Colorado Independent crosses first hurdle in U.S. Supreme Court case

The United States Supreme Court ruled Monday to allow the Trump administration to more stringently screen immigration applicants by income and use of public programs (photo by Phil Cherner)
The United States Supreme Court ruled Monday to allow the Trump administration to more stringently screen immigration applicants by income and use of public programs. (Photo by Phil Cherner)

Editor’s Note: Since this story was published, the Attorney General’s office has asked for an extension in responding to the U.S. Supreme Court. A cert decision now won’t be made until winter of 2019.

The Colorado Independent has cleared an initial hurdle in its bid to persuade the U.S. Supreme Court to consider its First Amendment case.

The court on Thursday issued a request for a response from Colorado Attorney General Cynthia Coffman to The Independent’s petition for the high court to hear the case. The legal battle is over sealed court records about 18th Judicial District Attorney George Brauchler’s prosecution of Sir Mario Owens, one of three men on Colorado’s death row.

Supreme Court justices were originally set to conference about the petition on Nov. 9, at which point they might have denied the petition outright (statistically, that would have been the most likely outcome), grant it and put the case on the court’s docket, or request a response from the Colorado attorney general’s office.
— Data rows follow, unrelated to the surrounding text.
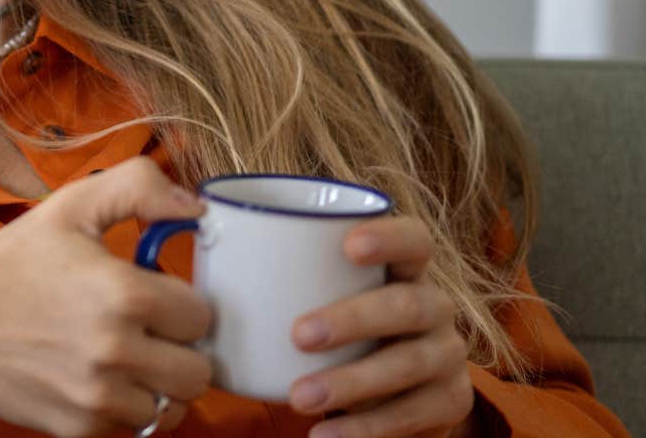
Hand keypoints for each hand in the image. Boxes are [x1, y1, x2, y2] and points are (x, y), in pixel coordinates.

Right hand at [0, 157, 214, 436]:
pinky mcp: (79, 429)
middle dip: (181, 350)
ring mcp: (98, 398)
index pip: (203, 317)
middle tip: (151, 333)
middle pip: (199, 373)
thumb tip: (197, 208)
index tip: (156, 297)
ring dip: (156, 385)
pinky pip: (130, 429)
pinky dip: (122, 408)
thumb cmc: (8, 264)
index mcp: (125, 295)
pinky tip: (96, 379)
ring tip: (124, 358)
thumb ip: (140, 189)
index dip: (182, 304)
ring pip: (171, 408)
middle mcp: (118, 352)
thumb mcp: (70, 206)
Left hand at [285, 215, 474, 437]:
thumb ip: (280, 268)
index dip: (389, 236)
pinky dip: (365, 429)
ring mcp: (447, 355)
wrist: (393, 392)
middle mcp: (435, 307)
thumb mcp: (321, 294)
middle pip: (407, 304)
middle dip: (353, 319)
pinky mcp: (450, 400)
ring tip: (299, 397)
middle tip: (298, 335)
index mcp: (406, 270)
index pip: (414, 239)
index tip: (347, 243)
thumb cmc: (340, 329)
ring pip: (409, 363)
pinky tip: (324, 437)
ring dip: (352, 382)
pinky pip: (412, 415)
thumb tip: (195, 228)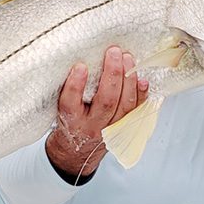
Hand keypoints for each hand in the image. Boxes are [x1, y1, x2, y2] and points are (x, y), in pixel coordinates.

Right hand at [45, 45, 147, 179]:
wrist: (77, 152)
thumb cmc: (70, 122)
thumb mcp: (60, 108)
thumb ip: (69, 89)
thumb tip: (81, 59)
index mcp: (71, 119)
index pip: (70, 102)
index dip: (76, 84)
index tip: (81, 66)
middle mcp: (92, 126)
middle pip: (105, 101)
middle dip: (112, 74)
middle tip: (113, 52)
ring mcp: (111, 128)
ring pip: (124, 105)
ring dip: (128, 79)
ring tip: (127, 58)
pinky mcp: (124, 128)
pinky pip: (136, 111)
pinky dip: (142, 95)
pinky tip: (142, 79)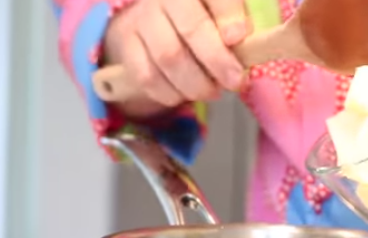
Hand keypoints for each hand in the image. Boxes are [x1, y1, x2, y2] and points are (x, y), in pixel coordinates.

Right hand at [103, 0, 250, 116]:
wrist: (159, 21)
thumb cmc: (204, 18)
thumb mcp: (224, 15)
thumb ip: (237, 21)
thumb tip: (242, 39)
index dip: (228, 14)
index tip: (238, 37)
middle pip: (191, 29)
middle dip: (217, 61)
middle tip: (235, 81)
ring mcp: (141, 17)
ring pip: (169, 58)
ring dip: (196, 84)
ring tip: (212, 91)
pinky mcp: (125, 42)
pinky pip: (147, 76)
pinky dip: (170, 93)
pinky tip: (184, 94)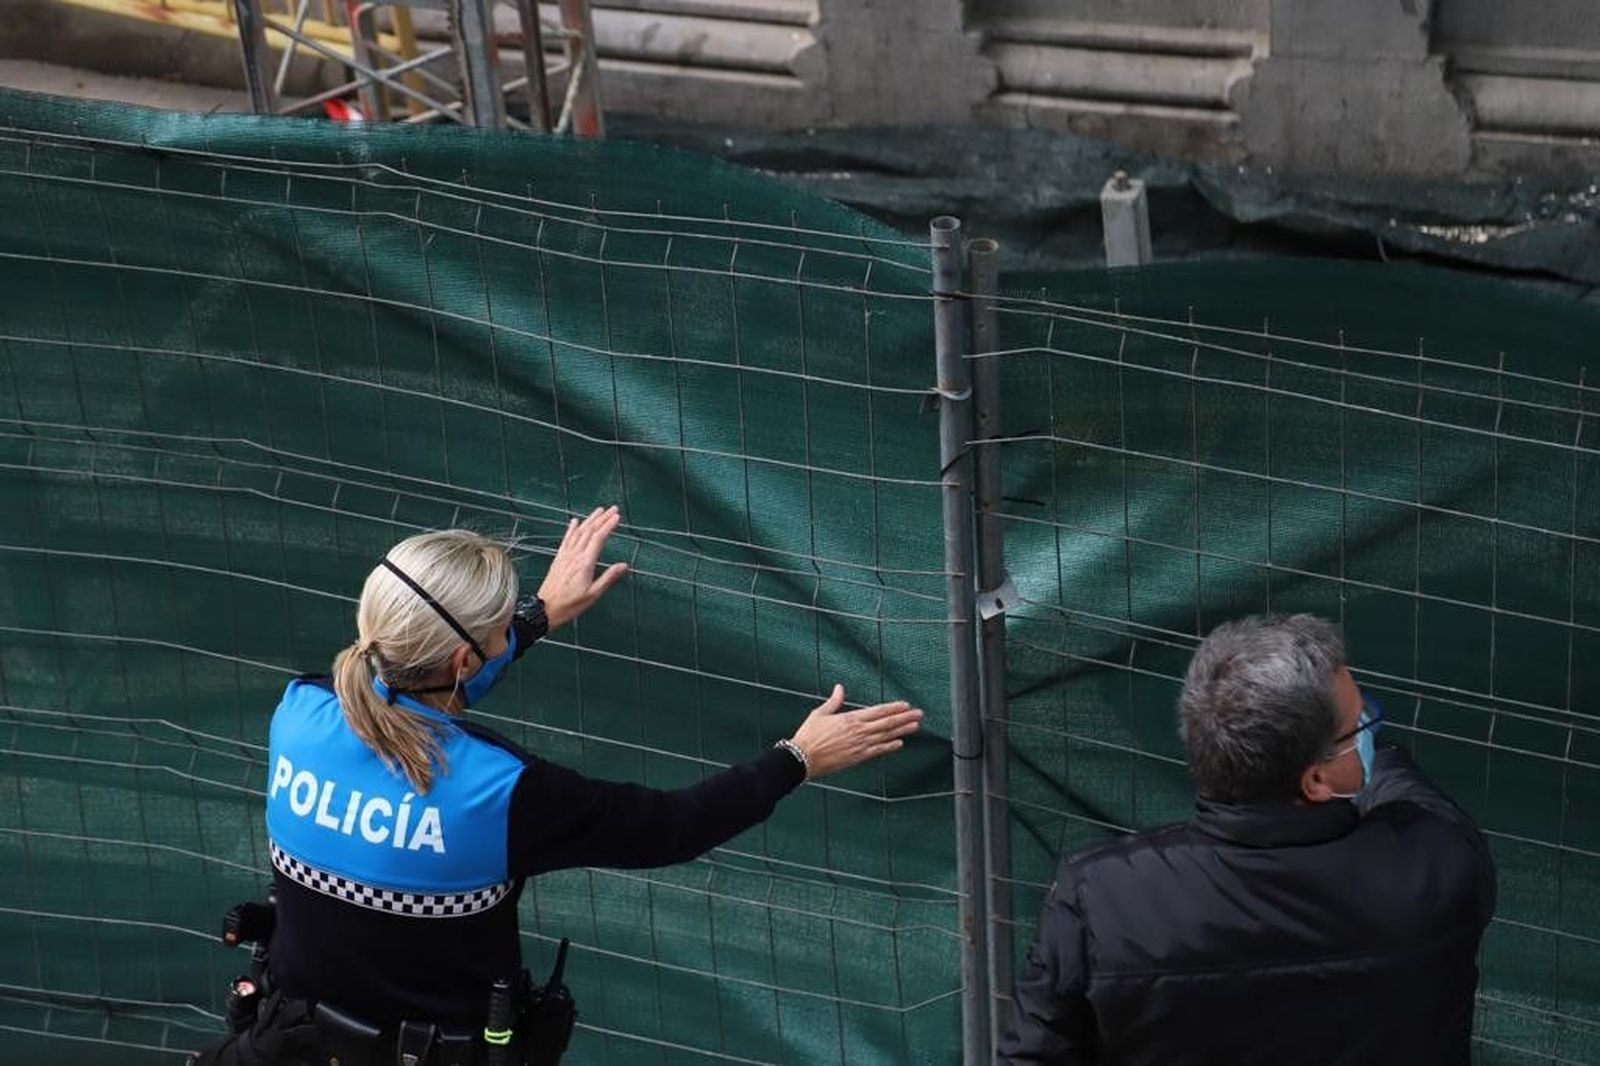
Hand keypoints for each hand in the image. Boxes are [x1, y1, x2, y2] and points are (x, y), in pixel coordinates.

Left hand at [537, 506, 628, 629]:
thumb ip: (608, 577)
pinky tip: (575, 521)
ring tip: (599, 511)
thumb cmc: (570, 604)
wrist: (546, 609)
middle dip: (602, 519)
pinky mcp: (559, 558)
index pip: (599, 539)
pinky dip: (571, 529)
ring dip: (589, 520)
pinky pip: (566, 540)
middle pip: (590, 531)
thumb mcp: (593, 594)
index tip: (617, 517)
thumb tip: (623, 565)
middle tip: (613, 509)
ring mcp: (565, 556)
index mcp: (585, 563)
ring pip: (579, 532)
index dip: (608, 526)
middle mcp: (574, 556)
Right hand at [788, 684, 922, 777]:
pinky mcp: (857, 757)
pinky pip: (878, 751)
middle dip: (905, 718)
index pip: (878, 711)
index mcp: (850, 718)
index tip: (906, 705)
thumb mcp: (820, 714)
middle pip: (887, 723)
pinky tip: (900, 743)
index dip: (894, 708)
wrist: (803, 758)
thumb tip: (839, 688)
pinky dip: (890, 747)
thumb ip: (834, 701)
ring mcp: (860, 745)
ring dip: (902, 731)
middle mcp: (859, 731)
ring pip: (886, 736)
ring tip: (915, 726)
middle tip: (919, 714)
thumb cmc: (809, 735)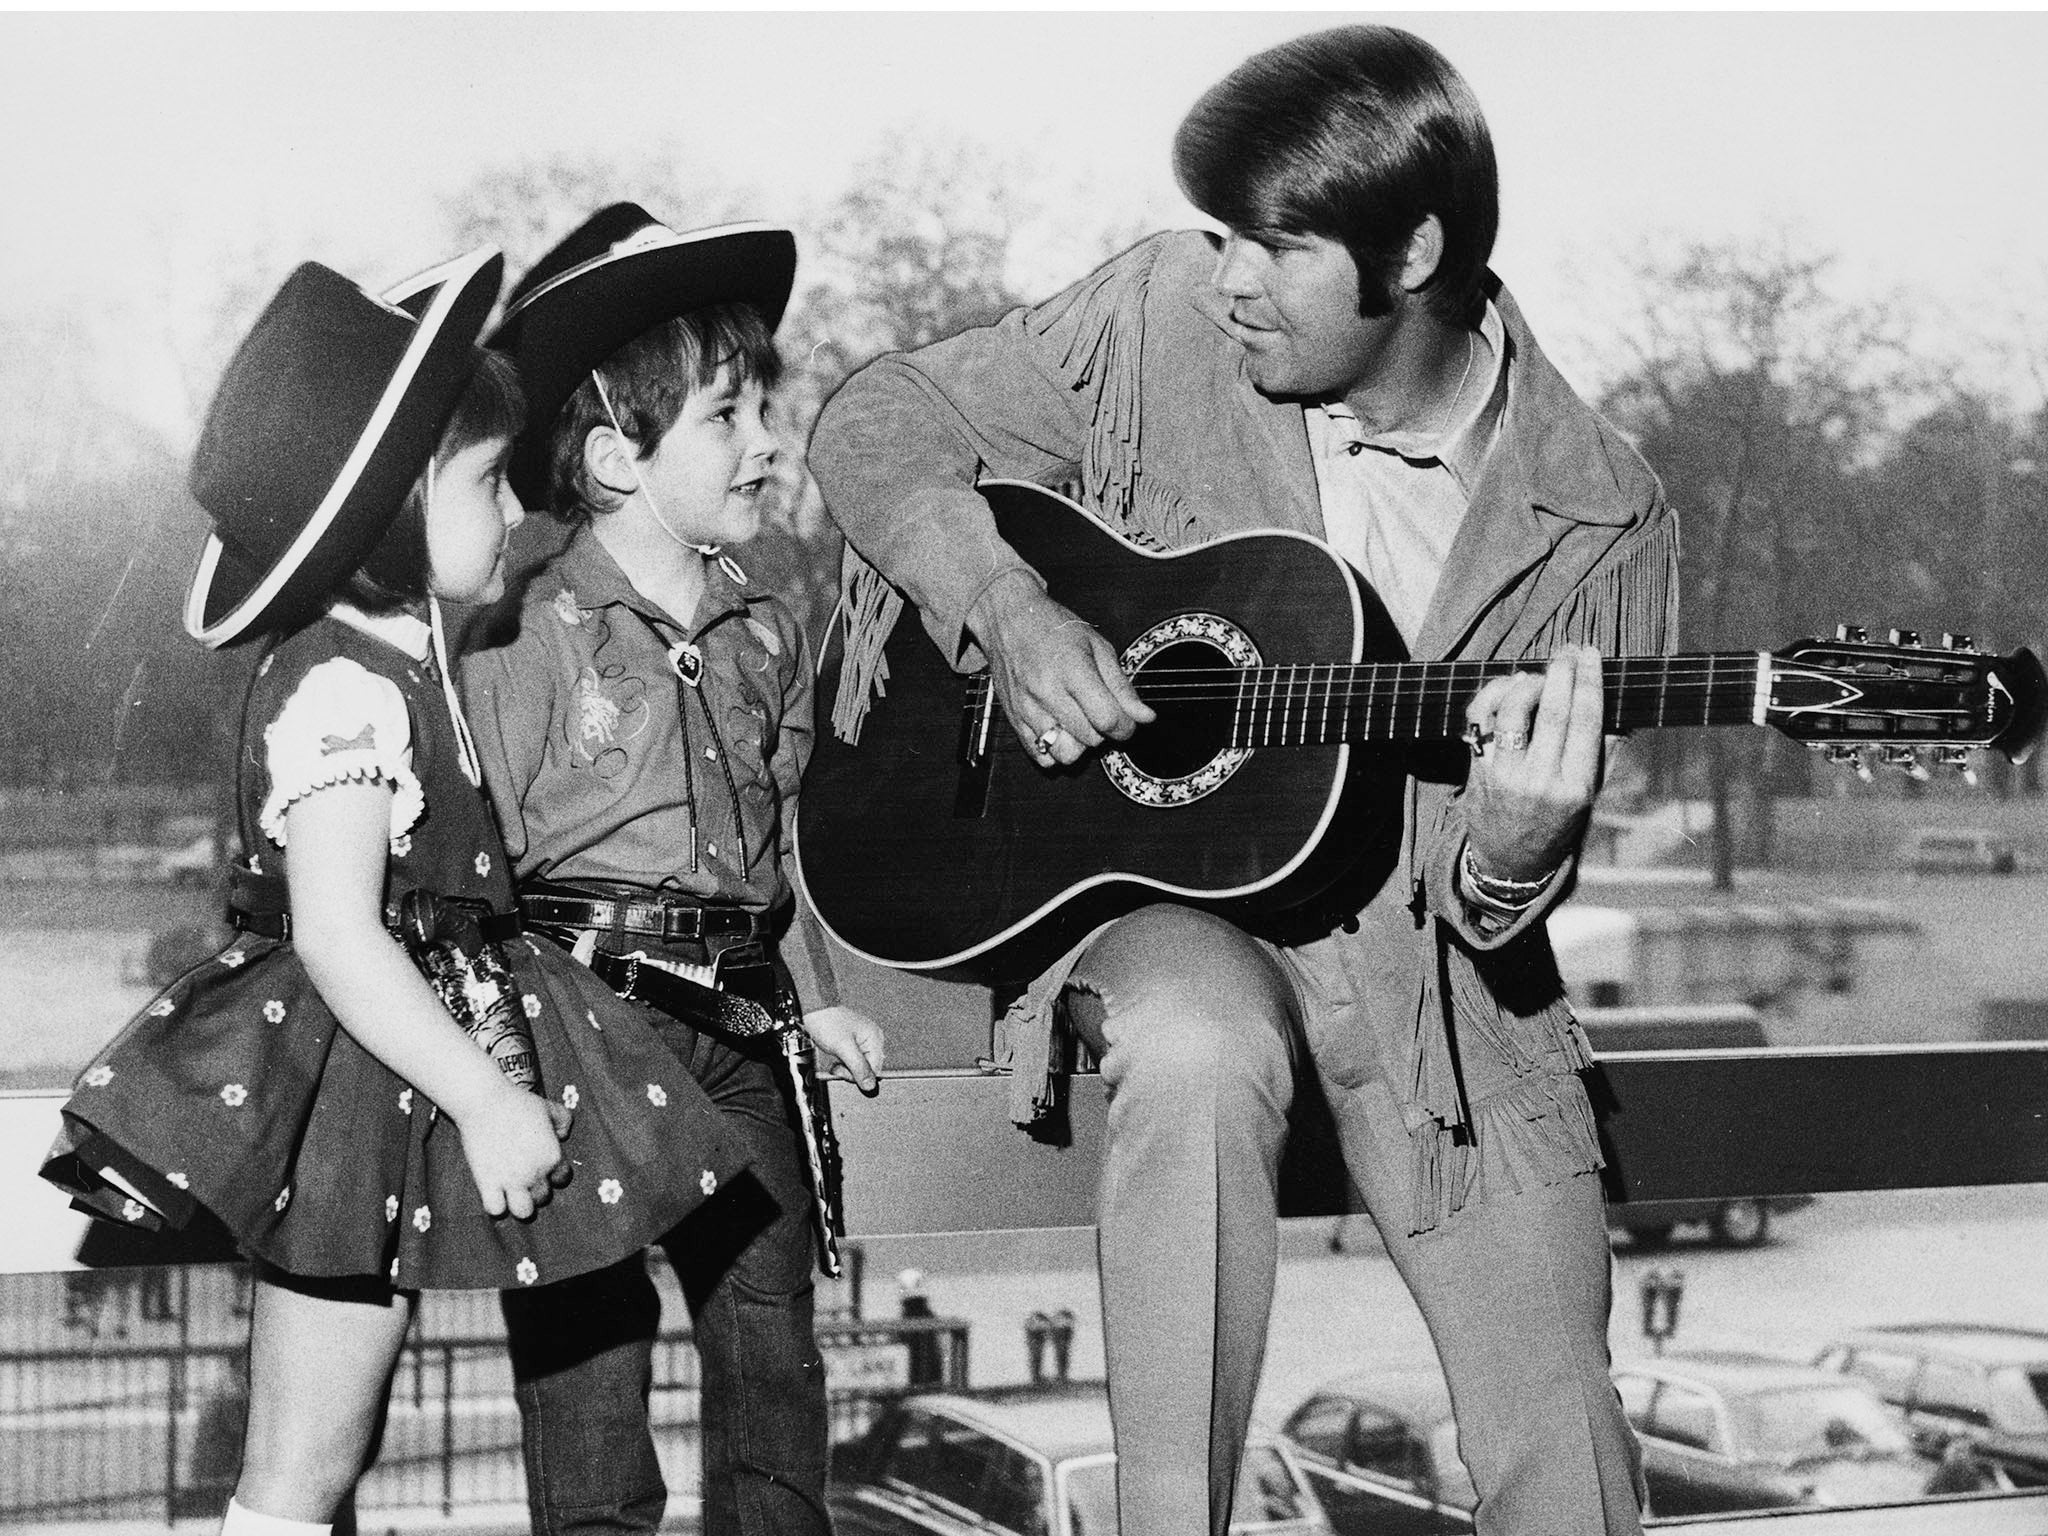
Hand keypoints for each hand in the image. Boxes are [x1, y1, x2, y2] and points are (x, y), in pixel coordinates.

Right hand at [455, 1085, 573, 1220]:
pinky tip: (493, 1192)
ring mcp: (511, 1180)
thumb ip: (563, 1120)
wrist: (485, 1102)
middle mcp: (535, 1172)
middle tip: (523, 1178)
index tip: (540, 1166)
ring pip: (524, 1212)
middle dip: (535, 1190)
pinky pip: (496, 1210)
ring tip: (511, 1192)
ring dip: (519, 1205)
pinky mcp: (487, 1182)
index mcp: (553, 1156)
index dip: (552, 1174)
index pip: (562, 1179)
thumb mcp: (549, 1107)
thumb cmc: (518, 1102)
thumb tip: (562, 1137)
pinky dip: (496, 1206)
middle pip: (543, 1197)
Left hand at [801, 1004, 885, 1094]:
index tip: (843, 1070)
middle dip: (850, 1071)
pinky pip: (851, 1062)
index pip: (874, 1070)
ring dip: (844, 1067)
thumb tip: (870, 1085)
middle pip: (867, 1070)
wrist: (813, 1010)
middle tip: (837, 1063)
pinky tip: (836, 1056)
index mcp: (875, 1039)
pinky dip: (842, 1063)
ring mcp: (862, 1042)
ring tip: (835, 1058)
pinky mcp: (852, 1045)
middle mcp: (872, 1040)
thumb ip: (858, 1067)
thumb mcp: (843, 1047)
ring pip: (858, 1067)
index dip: (858, 1075)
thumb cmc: (827, 1021)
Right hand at [967, 570, 1153, 766]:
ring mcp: (1028, 708)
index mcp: (1072, 670)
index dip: (1126, 727)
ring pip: (1066, 753)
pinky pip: (1040, 756)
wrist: (1009, 619)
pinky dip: (1056, 751)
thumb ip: (1121, 686)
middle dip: (1104, 731)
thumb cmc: (1054, 628)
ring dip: (1080, 743)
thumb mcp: (1097, 646)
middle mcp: (1047, 692)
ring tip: (1080, 722)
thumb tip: (1145, 717)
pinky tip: (1060, 729)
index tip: (1127, 721)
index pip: (1108, 718)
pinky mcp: (1014, 719)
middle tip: (1101, 712)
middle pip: (1091, 738)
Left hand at [1461, 645, 1606, 881]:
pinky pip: (1481, 719)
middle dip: (1562, 672)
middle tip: (1568, 649)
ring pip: (1514, 710)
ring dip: (1528, 681)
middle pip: (1553, 711)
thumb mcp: (1590, 797)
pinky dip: (1494, 694)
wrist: (1510, 861)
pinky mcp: (1476, 770)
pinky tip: (1510, 686)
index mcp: (1576, 787)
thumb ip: (1605, 753)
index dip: (1589, 681)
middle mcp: (1540, 780)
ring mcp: (1503, 775)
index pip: (1586, 721)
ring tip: (1538, 674)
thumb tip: (1622, 710)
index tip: (1591, 654)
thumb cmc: (1557, 823)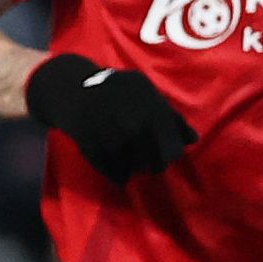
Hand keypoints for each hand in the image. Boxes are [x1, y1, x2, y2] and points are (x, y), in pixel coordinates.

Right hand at [25, 55, 194, 184]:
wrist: (69, 88)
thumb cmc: (114, 89)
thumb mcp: (145, 91)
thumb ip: (170, 115)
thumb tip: (193, 140)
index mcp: (151, 108)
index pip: (172, 147)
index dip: (171, 152)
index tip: (165, 152)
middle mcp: (134, 124)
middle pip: (154, 161)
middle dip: (153, 163)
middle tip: (150, 162)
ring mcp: (112, 137)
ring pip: (133, 168)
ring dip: (134, 168)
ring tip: (132, 161)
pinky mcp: (93, 147)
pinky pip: (112, 171)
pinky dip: (117, 173)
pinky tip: (117, 169)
That the court took that third route eight days ahead of the scheduled conference indicates at least some interest from the justices, though it far from guarantees they’ll ever hear the case, said Steve Zansberg, a Colorado attorney with the firm Ballard Spahr who is representing The Independent pro bono.

Coffman, a Republican who’ll exit office in January, has until Dec. 3 to file the requested response. The planned Nov. 9 conference on this matter will be postponed until at least Dec. 3.

Coffman’s office waived an opportunity to file a response last month to The Independent’s petition, but when the case was before the Colorado Supreme Court Coffman’s office argued, in a sweeping dismissal of The Independent‘s position, that “there is no constitutional right of access” to the sealed court documents the newsroom seeks.

In its case, The Independent, a nonprofit newsroom based in Denver, is seeking to protect the public’s First Amendment right to court records.

In late 2017, District Court Judge Christopher Munch issued a 1,500-page order upholding a murder conviction against Owens as well as his death sentence — but the judge also found a pattern of misconduct by prosecutors who, he said, withheld evidence that might have helped Owens.

Munch wrote in his order that had the withheld evidence been produced at trial, it wouldn’t have led to a not-guilty verdict, and so it did not warrant lifting Owens’ death sentence.

Following that finding of prosecutorial misconduct, attorneys for Owens tried to have Brauchler’s office disqualified from the case, but the judge refused.The Independent sought access specifically to four sealed court documents that addressed the request. The Colorado Supreme Court unanimously ruled against The Independent, saying that “unfettered access” to criminal justice records isn’t guaranteed by either the First Amendment or Colorado’s Constitution. The Independent sought a rehearing — which was denied — on the grounds that the court misread the request.

The state Supreme Court ruling made Colorado the only state in the nation without a presumed First Amendment access to court documents. It sparked the current, pending appeal at the U.S. Supreme Court.

Last week, nearly 100 First Amendment scholars and news outlets or organizations around the country signed on to “friend of the court” briefs in support of The Independent. They included The Washington Post, The New York Times, the Associated Press, NPR and NBC News.

Brauchler, a Republican, is facing Democrat Phil Weiser in a race to replace Coffman as attorney general.